Stated problem: Give the part below that opens with the line containing "Rendered at 1275 by 1650 pixels." and closes with the line containing "List each element's" as a JSON list of strings, one string per line and no blank lines.

Given data:
··········
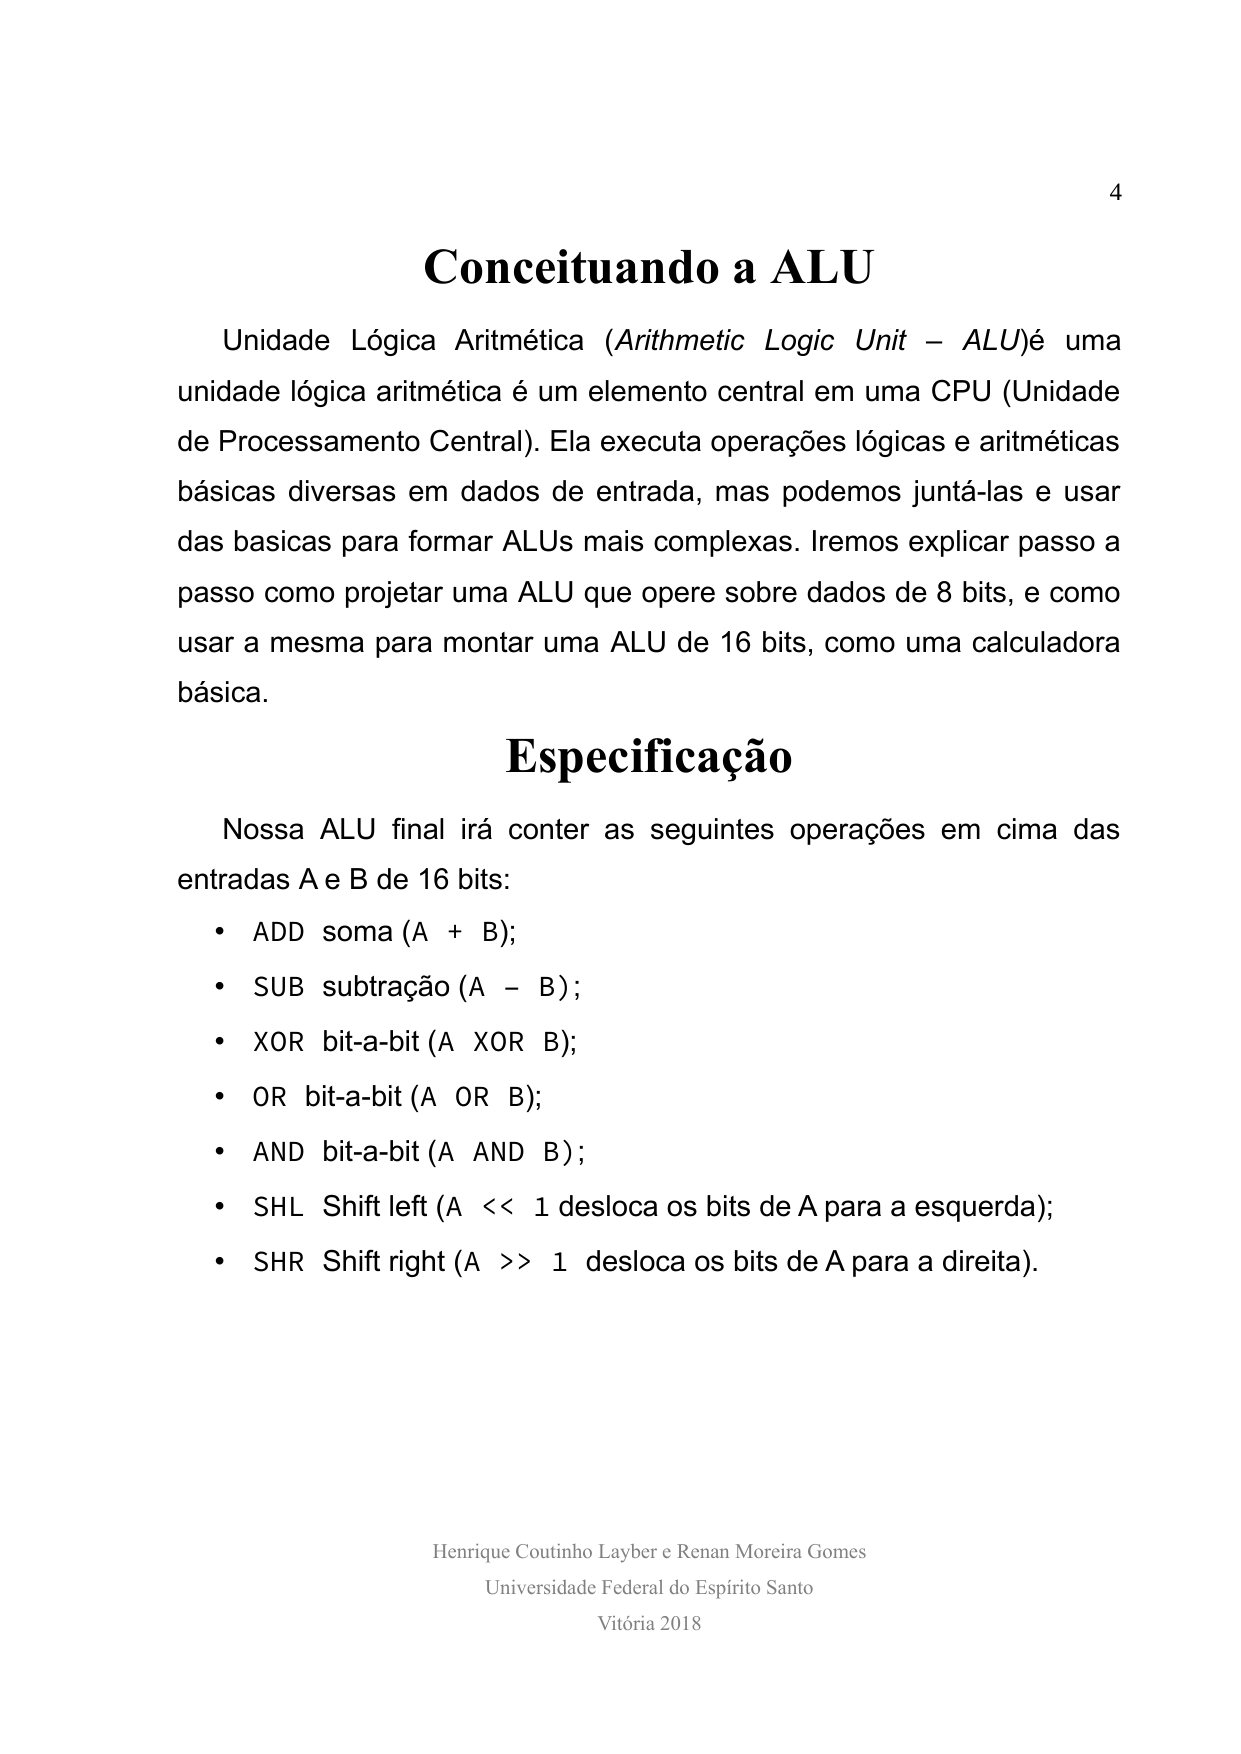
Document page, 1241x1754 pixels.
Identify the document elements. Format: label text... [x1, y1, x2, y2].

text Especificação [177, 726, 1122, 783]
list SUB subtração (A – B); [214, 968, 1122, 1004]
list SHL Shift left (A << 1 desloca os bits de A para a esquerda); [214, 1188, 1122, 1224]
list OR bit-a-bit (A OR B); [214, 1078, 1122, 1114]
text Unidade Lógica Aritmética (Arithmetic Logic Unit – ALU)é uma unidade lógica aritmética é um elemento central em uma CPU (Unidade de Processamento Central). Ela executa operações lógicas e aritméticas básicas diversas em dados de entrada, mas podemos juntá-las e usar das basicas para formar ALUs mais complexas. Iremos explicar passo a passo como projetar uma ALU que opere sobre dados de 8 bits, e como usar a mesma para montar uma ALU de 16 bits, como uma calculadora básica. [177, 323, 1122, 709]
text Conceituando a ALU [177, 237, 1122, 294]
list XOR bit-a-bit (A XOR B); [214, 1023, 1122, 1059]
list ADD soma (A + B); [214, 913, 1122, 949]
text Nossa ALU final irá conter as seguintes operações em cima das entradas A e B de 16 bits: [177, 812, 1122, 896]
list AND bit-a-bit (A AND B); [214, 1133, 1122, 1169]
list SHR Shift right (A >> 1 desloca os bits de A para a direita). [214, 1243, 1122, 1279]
··········
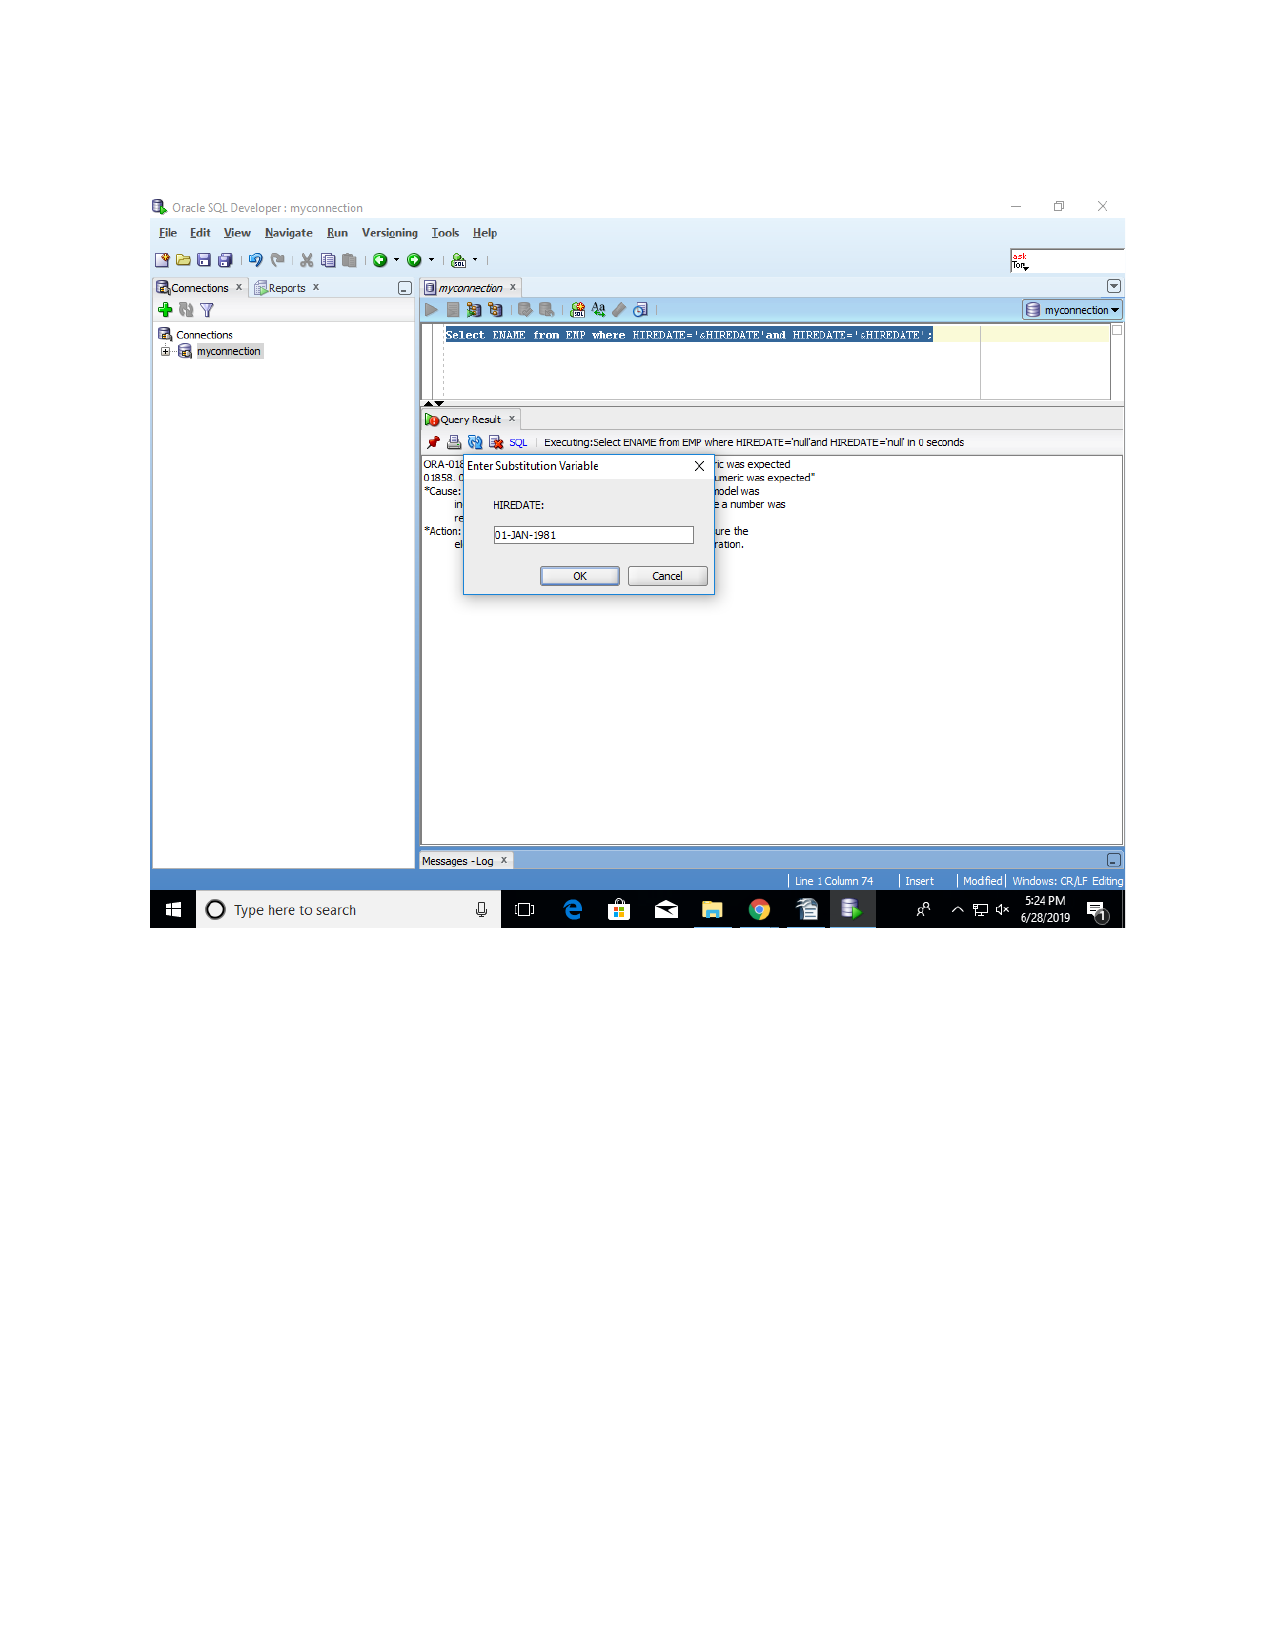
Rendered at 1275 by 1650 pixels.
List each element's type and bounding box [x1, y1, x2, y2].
··········
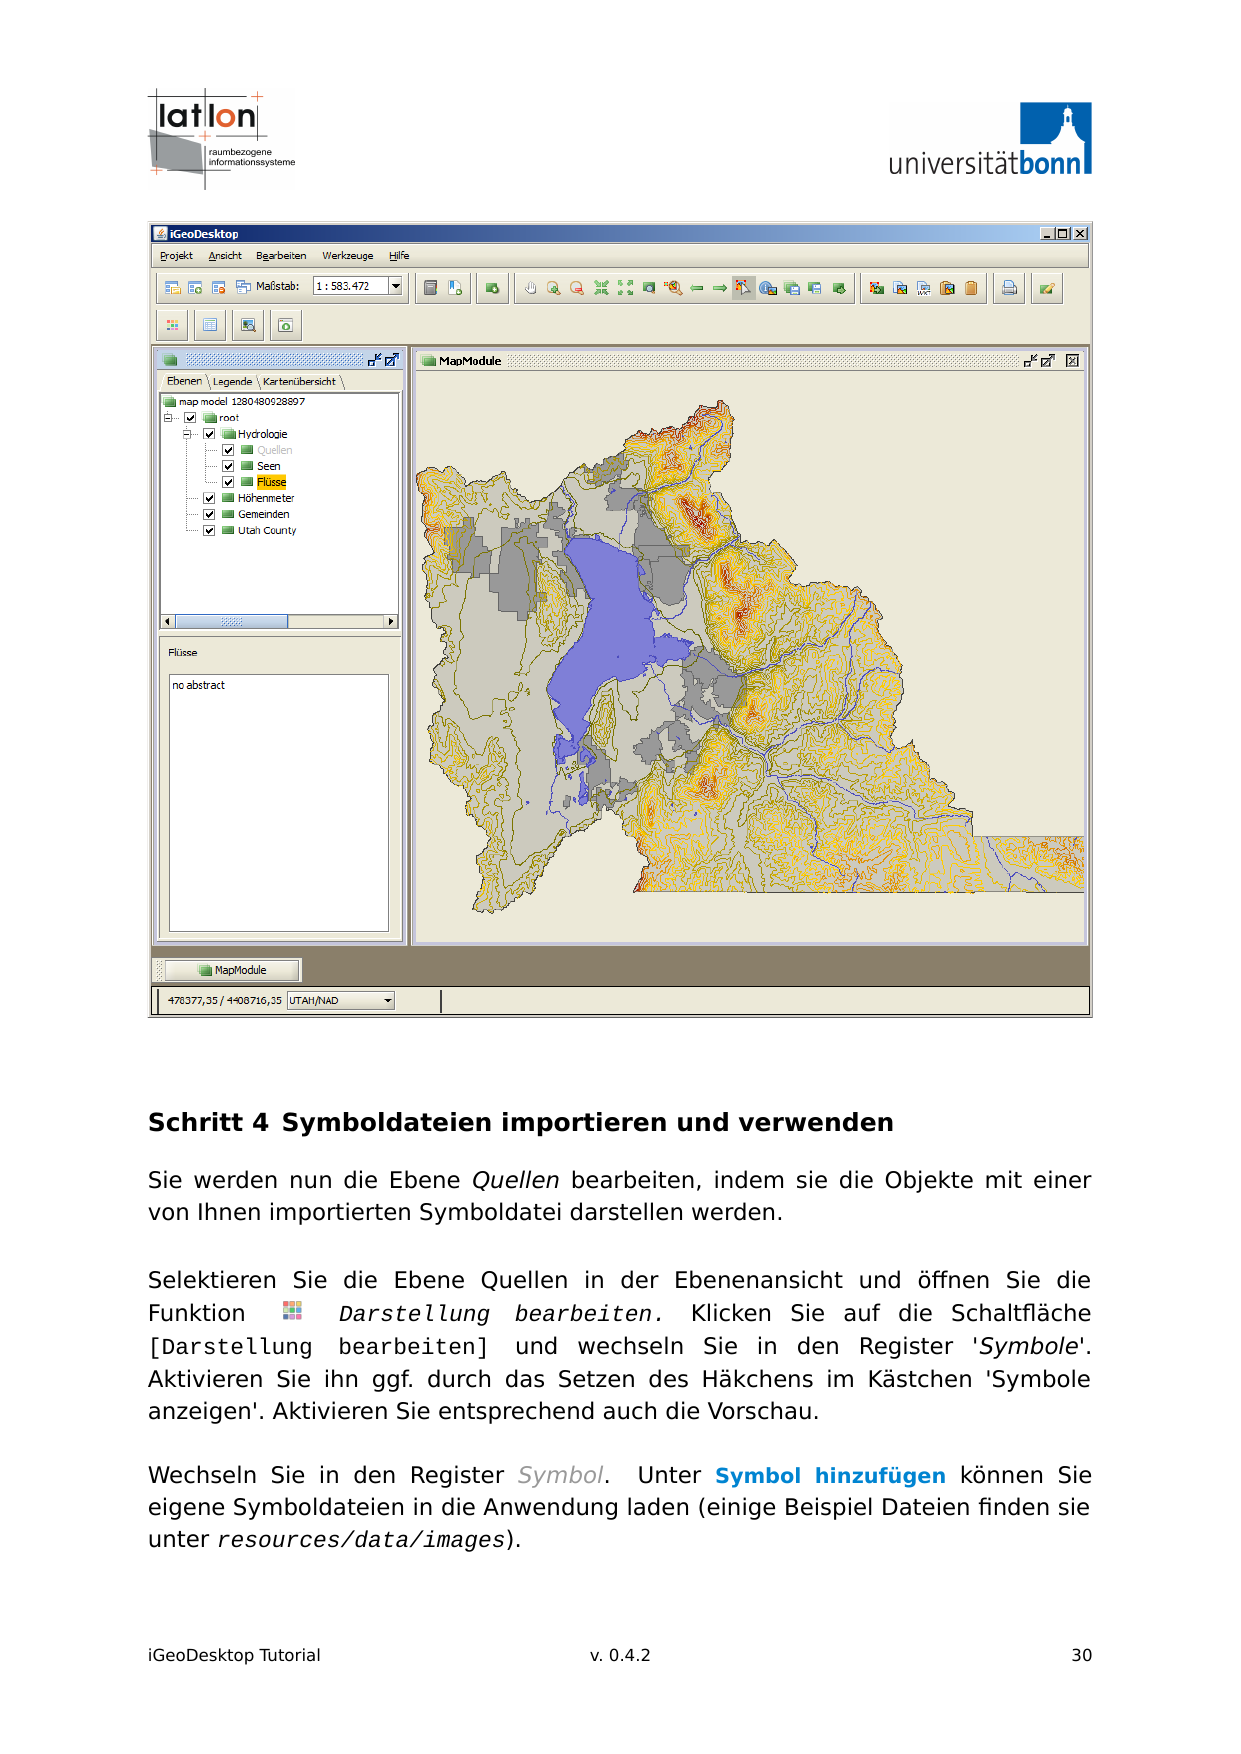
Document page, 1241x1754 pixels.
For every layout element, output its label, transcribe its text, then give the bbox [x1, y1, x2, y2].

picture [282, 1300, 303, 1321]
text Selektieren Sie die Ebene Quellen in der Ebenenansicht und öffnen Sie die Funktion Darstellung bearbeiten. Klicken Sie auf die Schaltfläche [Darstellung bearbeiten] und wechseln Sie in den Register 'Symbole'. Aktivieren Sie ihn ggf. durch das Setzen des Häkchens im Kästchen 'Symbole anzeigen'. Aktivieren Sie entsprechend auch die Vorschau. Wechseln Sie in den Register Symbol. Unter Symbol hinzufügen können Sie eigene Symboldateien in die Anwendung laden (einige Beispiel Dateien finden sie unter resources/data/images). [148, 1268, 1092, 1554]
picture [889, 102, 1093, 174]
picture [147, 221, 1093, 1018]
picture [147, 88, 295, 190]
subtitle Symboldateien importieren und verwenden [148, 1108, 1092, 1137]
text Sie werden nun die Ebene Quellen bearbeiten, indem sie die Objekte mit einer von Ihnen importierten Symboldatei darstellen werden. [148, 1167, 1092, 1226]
··········
Worked answer:
[
  "Rendered at 1275 by 1650 pixels.",
  "List each element's type and bounding box [x1, y1, x2, y2]."
]